TO DO =>
Turn the stretch from the line containing "সময়: সোমবার, আগস্ট ৫, ২০১৯ ৭:৫৯:০১ পূর্বাহ্ণ" through the line containing "ইতিবাচক ধারা তৈরি" into a numbered list, leaving out any blank lines.

+--

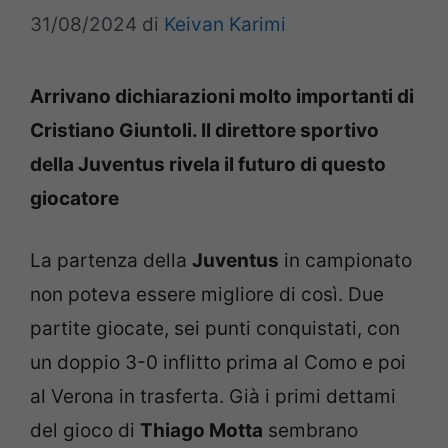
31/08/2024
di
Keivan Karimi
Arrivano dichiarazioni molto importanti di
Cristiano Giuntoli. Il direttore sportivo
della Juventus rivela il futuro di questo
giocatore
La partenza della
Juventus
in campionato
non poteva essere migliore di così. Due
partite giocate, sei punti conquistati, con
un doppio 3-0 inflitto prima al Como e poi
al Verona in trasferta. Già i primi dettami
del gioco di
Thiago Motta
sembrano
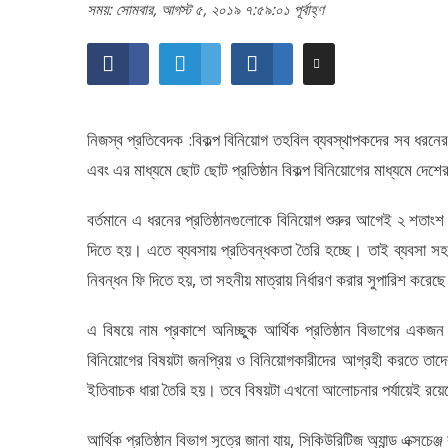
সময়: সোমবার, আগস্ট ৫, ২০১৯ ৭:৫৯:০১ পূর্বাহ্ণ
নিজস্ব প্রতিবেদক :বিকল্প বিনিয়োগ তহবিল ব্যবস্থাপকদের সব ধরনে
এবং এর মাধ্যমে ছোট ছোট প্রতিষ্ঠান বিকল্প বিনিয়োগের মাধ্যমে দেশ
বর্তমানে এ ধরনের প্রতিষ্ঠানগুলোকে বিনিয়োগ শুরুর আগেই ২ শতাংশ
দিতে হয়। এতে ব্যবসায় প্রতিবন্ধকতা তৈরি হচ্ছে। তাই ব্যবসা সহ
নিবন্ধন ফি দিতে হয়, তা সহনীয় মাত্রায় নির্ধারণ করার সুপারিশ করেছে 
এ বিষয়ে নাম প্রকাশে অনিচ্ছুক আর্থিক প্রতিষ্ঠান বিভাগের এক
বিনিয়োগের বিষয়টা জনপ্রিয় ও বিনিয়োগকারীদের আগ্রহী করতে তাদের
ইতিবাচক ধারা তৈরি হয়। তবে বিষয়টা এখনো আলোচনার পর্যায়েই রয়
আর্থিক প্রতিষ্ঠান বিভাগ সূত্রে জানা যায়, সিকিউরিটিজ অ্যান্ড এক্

+--

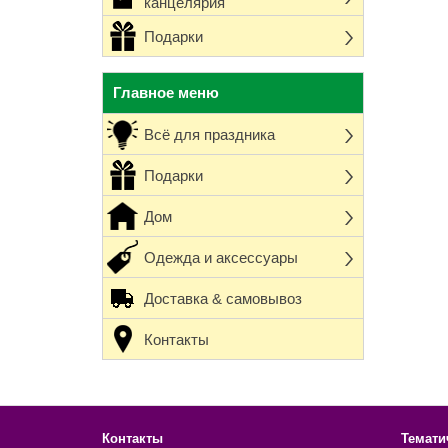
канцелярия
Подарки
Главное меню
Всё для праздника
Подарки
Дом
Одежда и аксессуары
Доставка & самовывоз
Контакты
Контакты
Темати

+--

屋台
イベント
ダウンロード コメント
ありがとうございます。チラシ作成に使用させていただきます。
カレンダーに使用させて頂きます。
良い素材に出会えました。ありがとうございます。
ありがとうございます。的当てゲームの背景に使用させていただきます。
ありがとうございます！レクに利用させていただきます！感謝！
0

+--

YOUR RESPONSE =>
1. সময়: সোমবার, আগস্ট ৫, ২০১৯ ৭:৫৯:০১ পূর্বাহ্ণ
2. নিজস্ব প্রতিবেদক :বিকল্প বিনিয়োগ তহবিল ব্যবস্থাপকদের সব ধরনে
3. এবং এর মাধ্যমে ছোট ছোট প্রতিষ্ঠান বিকল্প বিনিয়োগের মাধ্যমে দেশ
4. বর্তমানে এ ধরনের প্রতিষ্ঠানগুলোকে বিনিয়োগ শুরুর আগেই ২ শতাংশ
5. দিতে হয়। এতে ব্যবসায় প্রতিবন্ধকতা তৈরি হচ্ছে। তাই ব্যবসা সহ
6. নিবন্ধন ফি দিতে হয়, তা সহনীয় মাত্রায় নির্ধারণ করার সুপারিশ করেছে 
7. এ বিষয়ে নাম প্রকাশে অনিচ্ছুক আর্থিক প্রতিষ্ঠান বিভাগের এক
8. বিনিয়োগের বিষয়টা জনপ্রিয় ও বিনিয়োগকারীদের আগ্রহী করতে তাদের
9. ইতিবাচক ধারা তৈরি হয়। তবে বিষয়টা এখনো আলোচনার পর্যায়েই রয়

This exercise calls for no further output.